There's also the routine case: scheduled rotation as a precaution, regardless of whether anything is known to be wrong. Many teams rotate production keys quarterly. The cost is low (one zero-downtime rotation), and it bounds the worst-case impact of a key being leaked without anyone noticing.
In-flight tasks that were submitted before the key was revoked continue to run on the AIOZ network. Revoking the key prevents new calls, but doesn't reach back and cancel tasks already accepted. If you also want to stop running work, cancel those tasks explicitly (see tasks.cancel in the API Reference).
Working with organization keys
Organization keys differ from personal keys in three concrete ways:
- Only the organization's owner can manage them. Members can't see the API Keys screen at all. Creating, renaming, and revoking organization keys all go through the owner.
- Cost and usage are attributed to the organization, not to whoever made the call. This is the main reason teams use organization keys for shared services: billing rolls up cleanly even if the developer who set up the integration leaves.
- They survive personnel changes. A personal key belongs to a specific user; if that user leaves the platform, their personal keys go with them. An organization key belongs to the organization itself, so it keeps working regardless of who comes and goes (as long as someone has owner access to manage it).
The typical team pattern is: the owner creates organization keys for any service that should outlive any individual contributor (production backends, scheduled pipelines, customer-facing apps), while developers use their own personal keys for local development and one-off experimentation. Day-to-day exploration doesn't depend on the owner being available; production traffic clearly rolls up to the organization.
When a member leaves the organization, their personal keys go with them and continue to work for whatever they personally own. They lose access to the organization, so the organization keys themselves remain safe (the owner controls them). As a precaution, the owner can rotate any organization keys the departing member knew about, following the zero-downtime pattern above.
What the model intentionally keeps simple
A few things you might expect from an API-key system that AIOZ AI doesn't currently offer, kept simple on purpose:
- No per-key scopes or permissions. A key inherits whatever its owner can do, period. If you need different "levels of access," do it by giving different services different keys and revoking selectively, not by trying to constrain a single key.

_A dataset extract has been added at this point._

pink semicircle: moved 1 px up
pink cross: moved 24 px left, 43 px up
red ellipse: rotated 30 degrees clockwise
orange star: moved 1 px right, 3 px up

- No expiration or auto-rotation. Keys are valid until you revoke them. If you want scheduled rotation, run it on your own cadence; see the zero-downtime pattern above.

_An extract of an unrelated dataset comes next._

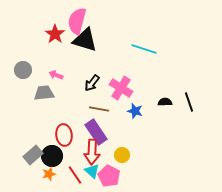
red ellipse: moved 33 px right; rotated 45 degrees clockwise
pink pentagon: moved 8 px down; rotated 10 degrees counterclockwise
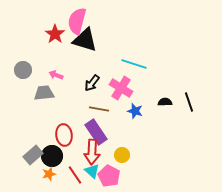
cyan line: moved 10 px left, 15 px down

- No "regenerate" action. Rotating is always revoke + create. This keeps the model predictable: a given key value never changes its identity or its history.
- No service-account or machine-identity concept. A key represents a real user or a real organization. Service accounts can be approximated by using an organization key for the service, owned by whichever organization the service belongs to.
If you're looking for one of these capabilities and don't see it, the workaround is usually some combination of creating more keys (for separation), naming them well (for clarity), and rotating them on your own schedule (for hygiene).